As the earth continues to industrialize, holding onto natural resources has become a top priority. There is only so much that can be done with what exists on this planet. This means that what is here has to be used carefully, efficiently, and deliberately. For something like lithium, historically, this hasn’t been an issue. Although very recently that has started to change.
This change is promoted by a few key uses, the most important of which is, by far, batteries. Batteries currently are used for energy storage, phones, and other complex electric products. Although one key product is changing the scope of lithium use dramatically. Electric cars. Electric cars are rapidly becoming more popular all across the globe.
At first glance, this may not seem like a big deal. Electric cars are charged using one battery pack, how much lithium could that use? The answer is undeniably a lot. Each electric car utilizes an eight kilogram lithium battery. This is sizable to say the least. Currently there are 22 million tons of usable lithium reserves worldwide. If every bit of that lithium was turned into batteries there would be 2.5 billion batteries available.
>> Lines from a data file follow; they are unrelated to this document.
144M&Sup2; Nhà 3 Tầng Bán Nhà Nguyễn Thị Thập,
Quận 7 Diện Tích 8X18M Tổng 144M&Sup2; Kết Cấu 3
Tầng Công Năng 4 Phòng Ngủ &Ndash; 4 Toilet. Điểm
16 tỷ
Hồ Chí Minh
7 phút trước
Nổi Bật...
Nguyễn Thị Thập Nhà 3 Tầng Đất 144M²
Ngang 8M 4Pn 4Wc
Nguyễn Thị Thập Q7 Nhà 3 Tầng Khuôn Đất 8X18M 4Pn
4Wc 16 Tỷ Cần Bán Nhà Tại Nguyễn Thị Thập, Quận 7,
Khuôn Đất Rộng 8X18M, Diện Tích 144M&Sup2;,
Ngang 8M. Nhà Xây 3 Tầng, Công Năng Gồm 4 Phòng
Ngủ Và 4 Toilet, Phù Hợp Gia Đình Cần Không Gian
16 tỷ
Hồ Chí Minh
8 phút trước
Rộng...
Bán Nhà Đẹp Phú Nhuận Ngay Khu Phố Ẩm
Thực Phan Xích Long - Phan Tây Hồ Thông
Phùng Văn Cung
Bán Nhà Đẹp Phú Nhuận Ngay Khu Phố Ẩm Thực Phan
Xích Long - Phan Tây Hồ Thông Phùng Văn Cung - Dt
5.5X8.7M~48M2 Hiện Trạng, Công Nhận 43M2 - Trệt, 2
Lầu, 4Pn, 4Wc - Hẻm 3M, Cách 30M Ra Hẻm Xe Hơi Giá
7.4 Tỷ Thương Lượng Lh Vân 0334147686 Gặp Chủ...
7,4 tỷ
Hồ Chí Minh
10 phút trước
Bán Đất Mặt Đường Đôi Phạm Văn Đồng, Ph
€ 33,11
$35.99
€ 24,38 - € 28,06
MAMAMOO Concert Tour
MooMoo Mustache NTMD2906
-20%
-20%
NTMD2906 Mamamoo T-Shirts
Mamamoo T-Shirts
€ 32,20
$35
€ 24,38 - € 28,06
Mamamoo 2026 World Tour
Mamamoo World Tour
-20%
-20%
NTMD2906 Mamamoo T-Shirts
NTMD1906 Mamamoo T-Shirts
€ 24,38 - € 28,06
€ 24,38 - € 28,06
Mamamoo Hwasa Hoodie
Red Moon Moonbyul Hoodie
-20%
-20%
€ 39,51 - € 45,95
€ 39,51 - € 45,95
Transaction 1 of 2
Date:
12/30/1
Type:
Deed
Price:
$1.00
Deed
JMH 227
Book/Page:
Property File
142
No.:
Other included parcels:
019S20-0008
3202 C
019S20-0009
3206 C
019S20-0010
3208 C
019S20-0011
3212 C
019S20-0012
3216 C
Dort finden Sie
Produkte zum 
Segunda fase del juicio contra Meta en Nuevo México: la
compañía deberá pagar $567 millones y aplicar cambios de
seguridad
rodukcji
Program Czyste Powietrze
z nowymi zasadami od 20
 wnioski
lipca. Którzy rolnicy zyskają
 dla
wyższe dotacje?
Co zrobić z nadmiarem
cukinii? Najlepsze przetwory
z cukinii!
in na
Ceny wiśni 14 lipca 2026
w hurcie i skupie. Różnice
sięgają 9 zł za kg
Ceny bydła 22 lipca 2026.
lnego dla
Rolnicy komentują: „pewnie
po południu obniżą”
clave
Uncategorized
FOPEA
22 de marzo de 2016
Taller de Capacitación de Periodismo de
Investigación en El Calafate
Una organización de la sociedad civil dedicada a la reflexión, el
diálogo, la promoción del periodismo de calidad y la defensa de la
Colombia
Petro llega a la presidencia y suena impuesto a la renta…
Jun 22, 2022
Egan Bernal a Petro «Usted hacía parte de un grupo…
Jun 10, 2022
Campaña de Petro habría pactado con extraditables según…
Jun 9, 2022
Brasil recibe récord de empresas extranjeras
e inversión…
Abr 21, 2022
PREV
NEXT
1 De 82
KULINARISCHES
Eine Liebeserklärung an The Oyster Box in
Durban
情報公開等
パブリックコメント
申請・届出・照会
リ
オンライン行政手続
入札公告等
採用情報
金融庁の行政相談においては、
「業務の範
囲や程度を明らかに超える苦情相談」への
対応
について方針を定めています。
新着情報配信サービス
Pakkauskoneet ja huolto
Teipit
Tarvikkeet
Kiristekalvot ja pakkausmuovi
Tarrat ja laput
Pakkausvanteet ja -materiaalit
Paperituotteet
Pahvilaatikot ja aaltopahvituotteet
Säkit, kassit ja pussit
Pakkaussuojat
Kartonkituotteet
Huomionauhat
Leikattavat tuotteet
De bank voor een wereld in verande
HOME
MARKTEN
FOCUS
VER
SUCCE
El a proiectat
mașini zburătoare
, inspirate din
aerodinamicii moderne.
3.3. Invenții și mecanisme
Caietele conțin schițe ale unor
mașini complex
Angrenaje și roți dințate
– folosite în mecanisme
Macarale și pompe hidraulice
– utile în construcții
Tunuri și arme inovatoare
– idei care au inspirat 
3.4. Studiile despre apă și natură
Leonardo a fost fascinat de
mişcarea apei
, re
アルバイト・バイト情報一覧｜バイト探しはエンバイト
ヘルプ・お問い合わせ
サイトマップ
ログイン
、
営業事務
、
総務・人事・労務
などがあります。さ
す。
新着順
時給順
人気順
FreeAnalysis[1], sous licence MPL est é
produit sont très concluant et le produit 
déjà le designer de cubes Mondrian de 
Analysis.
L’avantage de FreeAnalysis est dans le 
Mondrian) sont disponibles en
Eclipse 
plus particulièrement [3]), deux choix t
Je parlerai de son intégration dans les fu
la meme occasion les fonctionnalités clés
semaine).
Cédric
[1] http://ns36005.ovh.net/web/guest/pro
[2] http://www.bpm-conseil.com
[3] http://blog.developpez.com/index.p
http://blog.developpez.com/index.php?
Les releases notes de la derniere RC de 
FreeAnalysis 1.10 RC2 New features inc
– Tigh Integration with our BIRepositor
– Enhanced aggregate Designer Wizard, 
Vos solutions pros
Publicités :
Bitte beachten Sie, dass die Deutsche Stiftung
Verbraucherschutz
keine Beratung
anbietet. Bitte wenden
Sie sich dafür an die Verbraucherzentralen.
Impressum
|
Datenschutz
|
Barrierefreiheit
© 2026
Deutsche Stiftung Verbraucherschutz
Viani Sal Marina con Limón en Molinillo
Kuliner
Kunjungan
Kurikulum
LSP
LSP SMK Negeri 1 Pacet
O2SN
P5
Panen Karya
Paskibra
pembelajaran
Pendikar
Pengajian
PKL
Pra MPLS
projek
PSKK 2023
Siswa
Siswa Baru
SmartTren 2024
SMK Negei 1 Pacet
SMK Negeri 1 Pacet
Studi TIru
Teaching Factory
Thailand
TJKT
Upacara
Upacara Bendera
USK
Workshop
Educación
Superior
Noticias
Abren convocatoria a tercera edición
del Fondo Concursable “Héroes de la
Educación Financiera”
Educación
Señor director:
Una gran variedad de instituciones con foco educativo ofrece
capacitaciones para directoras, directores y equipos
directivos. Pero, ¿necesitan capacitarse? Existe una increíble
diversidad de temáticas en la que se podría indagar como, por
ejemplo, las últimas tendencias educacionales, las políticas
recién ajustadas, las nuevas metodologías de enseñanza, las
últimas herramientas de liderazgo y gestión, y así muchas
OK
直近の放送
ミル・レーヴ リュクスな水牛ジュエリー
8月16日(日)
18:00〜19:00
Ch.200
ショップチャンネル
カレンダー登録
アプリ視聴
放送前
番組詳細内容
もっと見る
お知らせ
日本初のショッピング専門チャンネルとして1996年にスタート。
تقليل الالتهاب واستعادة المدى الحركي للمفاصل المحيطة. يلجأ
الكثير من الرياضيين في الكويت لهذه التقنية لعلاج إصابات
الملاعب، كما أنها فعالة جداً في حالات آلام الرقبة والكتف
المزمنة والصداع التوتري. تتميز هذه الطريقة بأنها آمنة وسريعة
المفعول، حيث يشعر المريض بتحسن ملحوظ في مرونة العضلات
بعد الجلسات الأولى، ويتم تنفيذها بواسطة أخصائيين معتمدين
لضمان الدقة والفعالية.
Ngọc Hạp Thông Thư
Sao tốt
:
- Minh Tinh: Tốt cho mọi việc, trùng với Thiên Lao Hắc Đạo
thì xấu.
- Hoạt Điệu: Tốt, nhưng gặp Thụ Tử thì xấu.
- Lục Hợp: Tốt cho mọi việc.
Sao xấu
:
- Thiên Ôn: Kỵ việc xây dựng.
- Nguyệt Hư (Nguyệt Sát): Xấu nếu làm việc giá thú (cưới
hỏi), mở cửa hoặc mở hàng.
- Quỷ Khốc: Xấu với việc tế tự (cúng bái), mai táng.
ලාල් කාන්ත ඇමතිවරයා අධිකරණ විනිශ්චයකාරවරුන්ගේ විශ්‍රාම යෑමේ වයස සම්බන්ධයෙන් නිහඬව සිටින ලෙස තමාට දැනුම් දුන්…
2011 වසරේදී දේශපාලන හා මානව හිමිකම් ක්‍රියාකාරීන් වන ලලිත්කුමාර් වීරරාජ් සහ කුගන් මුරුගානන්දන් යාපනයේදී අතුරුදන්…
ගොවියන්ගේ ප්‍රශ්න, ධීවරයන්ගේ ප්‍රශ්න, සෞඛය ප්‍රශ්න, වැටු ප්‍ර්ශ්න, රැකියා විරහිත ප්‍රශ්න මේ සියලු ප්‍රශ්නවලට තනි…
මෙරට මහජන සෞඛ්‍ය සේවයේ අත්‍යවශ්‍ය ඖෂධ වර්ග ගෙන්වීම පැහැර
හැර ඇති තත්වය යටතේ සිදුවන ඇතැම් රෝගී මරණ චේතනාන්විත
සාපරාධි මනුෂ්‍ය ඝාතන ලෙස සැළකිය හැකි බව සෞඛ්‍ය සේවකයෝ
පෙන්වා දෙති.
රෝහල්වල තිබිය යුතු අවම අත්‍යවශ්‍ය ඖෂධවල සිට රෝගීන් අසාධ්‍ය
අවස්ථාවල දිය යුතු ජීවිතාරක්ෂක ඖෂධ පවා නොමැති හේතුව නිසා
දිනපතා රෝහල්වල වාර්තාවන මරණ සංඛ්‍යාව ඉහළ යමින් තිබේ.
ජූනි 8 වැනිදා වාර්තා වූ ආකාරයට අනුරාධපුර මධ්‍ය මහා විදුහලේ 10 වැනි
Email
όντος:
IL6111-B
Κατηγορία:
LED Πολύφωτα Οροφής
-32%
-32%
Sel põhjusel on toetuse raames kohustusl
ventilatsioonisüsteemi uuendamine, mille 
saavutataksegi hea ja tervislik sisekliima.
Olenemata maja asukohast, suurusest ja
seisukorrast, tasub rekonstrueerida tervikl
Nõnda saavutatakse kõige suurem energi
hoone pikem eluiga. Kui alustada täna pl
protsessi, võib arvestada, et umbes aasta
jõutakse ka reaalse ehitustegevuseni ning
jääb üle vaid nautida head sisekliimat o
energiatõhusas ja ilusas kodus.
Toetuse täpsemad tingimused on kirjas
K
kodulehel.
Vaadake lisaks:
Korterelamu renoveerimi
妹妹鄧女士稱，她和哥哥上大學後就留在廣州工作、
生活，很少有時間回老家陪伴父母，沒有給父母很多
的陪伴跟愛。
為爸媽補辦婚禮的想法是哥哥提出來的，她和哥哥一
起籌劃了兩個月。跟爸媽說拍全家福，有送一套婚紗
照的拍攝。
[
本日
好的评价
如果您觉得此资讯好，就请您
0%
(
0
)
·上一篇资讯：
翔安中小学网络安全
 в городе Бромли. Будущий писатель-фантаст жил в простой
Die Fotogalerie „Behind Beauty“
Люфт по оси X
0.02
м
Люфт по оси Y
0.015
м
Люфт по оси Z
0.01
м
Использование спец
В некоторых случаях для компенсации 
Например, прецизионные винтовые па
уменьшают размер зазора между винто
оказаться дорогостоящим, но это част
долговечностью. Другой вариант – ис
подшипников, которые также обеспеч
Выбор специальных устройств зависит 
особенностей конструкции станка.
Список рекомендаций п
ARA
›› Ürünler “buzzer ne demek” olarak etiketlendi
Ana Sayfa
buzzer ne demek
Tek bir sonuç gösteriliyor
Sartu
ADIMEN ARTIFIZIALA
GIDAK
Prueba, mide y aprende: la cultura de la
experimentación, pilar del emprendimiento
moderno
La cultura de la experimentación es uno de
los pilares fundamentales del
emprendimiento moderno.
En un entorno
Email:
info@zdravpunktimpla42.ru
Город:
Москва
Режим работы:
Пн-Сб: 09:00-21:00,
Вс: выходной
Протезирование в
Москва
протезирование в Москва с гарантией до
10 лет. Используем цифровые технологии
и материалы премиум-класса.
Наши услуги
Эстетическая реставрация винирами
Naturally this is no small amount. There are less than 1.5 billion cars on the planet currently. Even if all were made into their electric alternative that would leave a lot of lithium left. Yet lithium is used for a wide range of processes. It’s used in science, industrial spaces, for ceramics, and for glass.
This is why lithium is suddenly becoming a massive commodity. The reserves, while perfectly capable of supplying the planet for now, are shrinking. Not only are they shrinking, but they’re shrinking faster year after year. Lithium, like a range of other natural resources, has now been added to the list of things to preserve.